When developing a new software project, the most important thing is choosing the right tools, and one of the most important tools is the database engine.

Below we will explore the pros and cons of SQL vs. NoSQL database engines, helping you make an informed decision which is best for your project. Although akin to the PC vs. Mac debate, this article will strive to be as objective and non-biased as possible.

SQL (mySQL, PostgreSQL, Oracle, etc.)

Without getting into the differences between specific engines, relational SQL databases are still the most widely used database engines throughout the world. Developed throughout the 1970s, SQL was first released as a language in 1979, and still today remains the dominant language for communication with relational databases.

Since SQL is the de facto industry standard, developers who are well versed with it can easily transition between working with different database engines.

Relational databases require a pre-defined schema which consists of tables and columns, with each record being a row within a table. Although schemas can be easily modified at any time, this does require some pre-planning to ensure all necessary data fits into the database properly. Columns can be one of any multitude of various data types including strings, integers, floats, large text elements, binary blobs, and so on.

Relational Databases

The structured design of relational databases allows you to easily create child-parent relationships between tables.

For example, the "id" column within the "users" table is linked to the "userid" of the "notes" table. With support for cascading, when a parent row is deleted or updated, all child rows will be affected as well. This helps to not only always ensure structural integrity, but also allows for optimal performance and speed when performing queries against multiple tables.

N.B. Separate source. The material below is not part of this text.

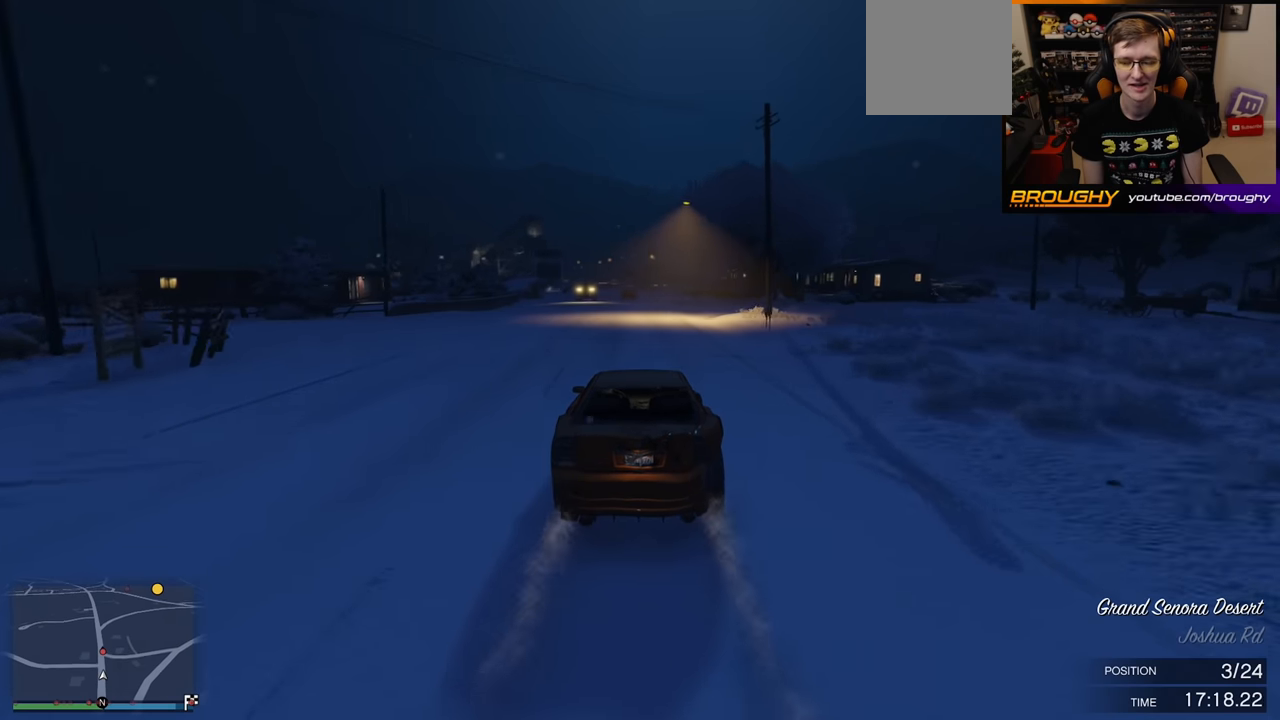
{"buttons": ["R2"], "left_stick": "center", "right_stick": "center", "events": []}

However, properly architecting and managing a large database schema can be a task in and of itself, and one many developers have opted out of. With large databases, modifying the schema can also be time consuming and require proper preparation.

On the flip side, the structured design can lend itself to an easier pathway for other developers who work with the software, as they can plainly see how the database is structured.

NoSQL (MongoDB, etc.)

With MongoDB leading the pack by a healthy margin, NoSQL databases have gained huge popularity over the last good handful of years. This is mainly attributed due to its schemaless structure meaning no pre-defined database schema, and its use of JSON objects for records providing familiarity to developers.

Instead of tables and rows, NoSQL databases use collections and documents. There is no requirement to pre-define the database schema, and instead everything is automatically created on the fly. For example, if you try to insert a document into a non-existent collection, instead of throwing an error, the collection will be automatically created on the fly.

Documents are JSON objects, which provide great familiarity since JSON is already used on a daily basis by developers. Since documents have no defined structure, any and all data may be stored within them, and may differ between documents.

This provides great flexibility as not only is time saved from not creating and managing a database schema, but you may add arbitrary data into any individual document without an error being thrown due to database constraints.

Less Structural Integrity

Although NoSQL does provide great flexibility and familiarity, the one downfall is its lack of support for constraints causing less structural integrity than its SQL counterparts. With no solid support for relationships between collections or cascading it can lead to issues such as orphaned child records being left behind in the database after their parent record has been deleted, and reduced optimization for handling related records across multiple data sets.

The structureless design can also lead to additional undetected bugs within the software. For example, if a developer makes a typo and puts "amont" into the code instead of "amount", a NoSQL database will accept it without throwing an error or warning.

SQL vs. NoSQL: Which Database Is Best?

As usual when it comes to software development, the answer is, it depends.

For example, if you have a need to store more unstructured data such as insurance, educational financial or genealogy records then NoSQL would make a great choice as its schemaless structure allows you to insert additional arbitrary data into documents.

However, if you have a need for larger records that span multiple tables with priority being placed on structural integrity and query performance, then SQL is probably a better choice.